Assignment: Your answer must be an exact copy of the data below, minus any pictures.

== == ==

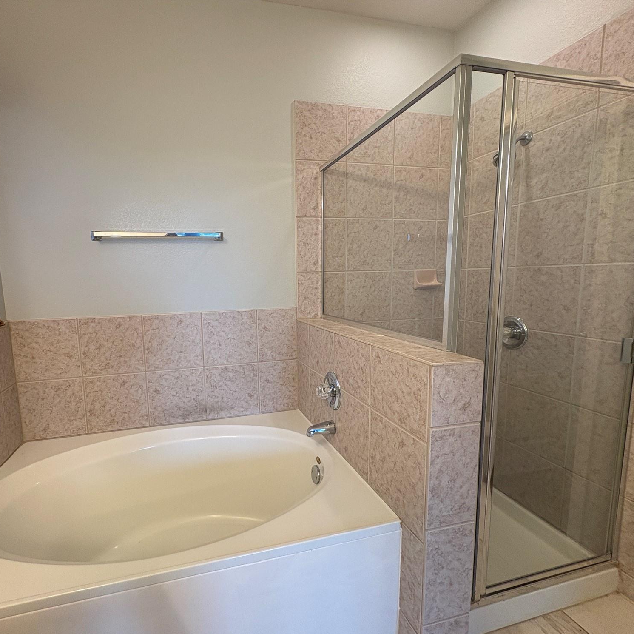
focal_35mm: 17
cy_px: 325
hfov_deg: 83.3
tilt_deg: -7.2
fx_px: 352
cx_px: 266
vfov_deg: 84.0
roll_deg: +1.4
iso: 200
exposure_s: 1/60
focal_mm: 2.22
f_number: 2.2
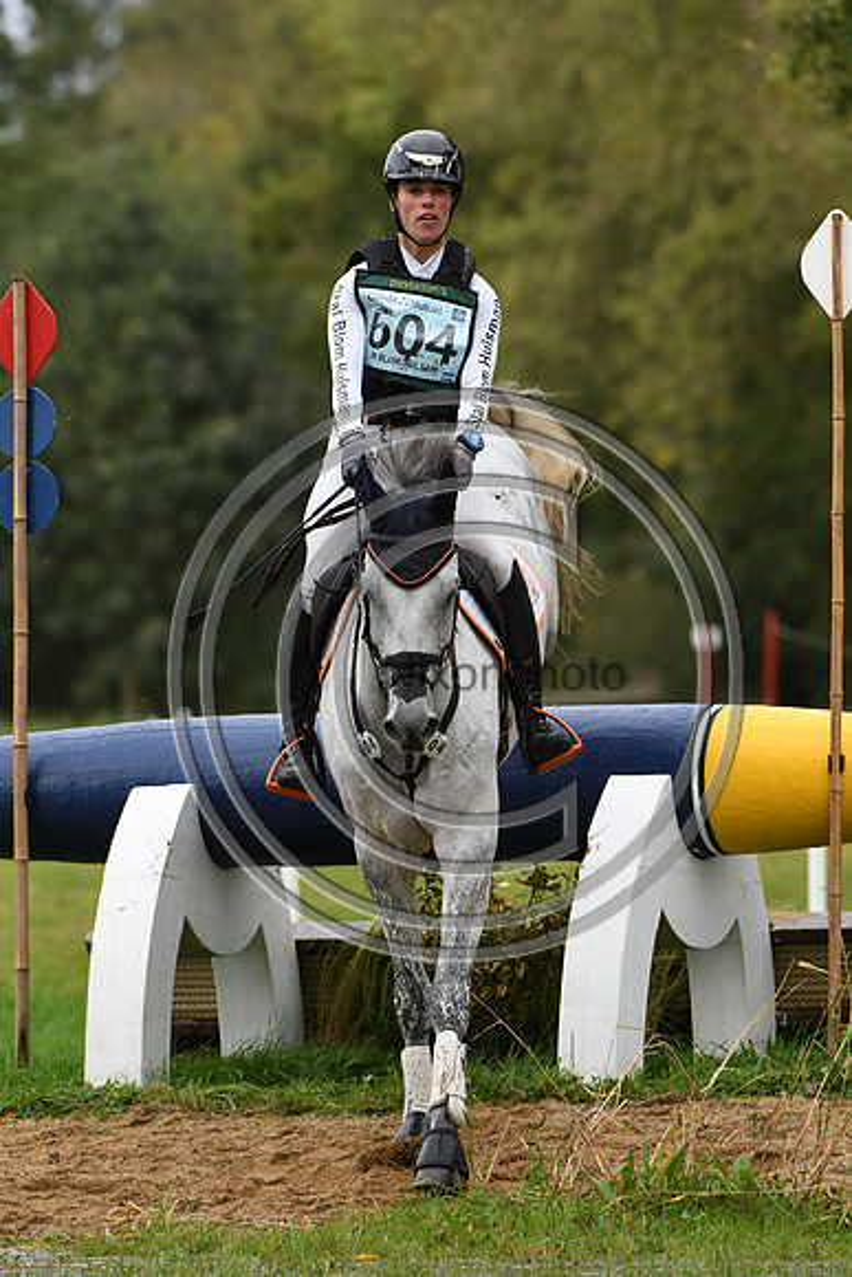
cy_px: 638
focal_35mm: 450
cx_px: 426
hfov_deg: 3.1
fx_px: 15964
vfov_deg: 4.6
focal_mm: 300
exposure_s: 1/1000
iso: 1250
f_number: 5.6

== == ==

Result of the task:
focal_35mm: 17
cy_px: 325
hfov_deg: 83.3
tilt_deg: -7.2
fx_px: 352
cx_px: 266
vfov_deg: 84.0
roll_deg: +1.4
iso: 200
exposure_s: 1/60
focal_mm: 2.22
f_number: 2.2
cy_px: 638
focal_35mm: 450
cx_px: 426
hfov_deg: 3.1
fx_px: 15964
vfov_deg: 4.6
focal_mm: 300
exposure_s: 1/1000
iso: 1250
f_number: 5.6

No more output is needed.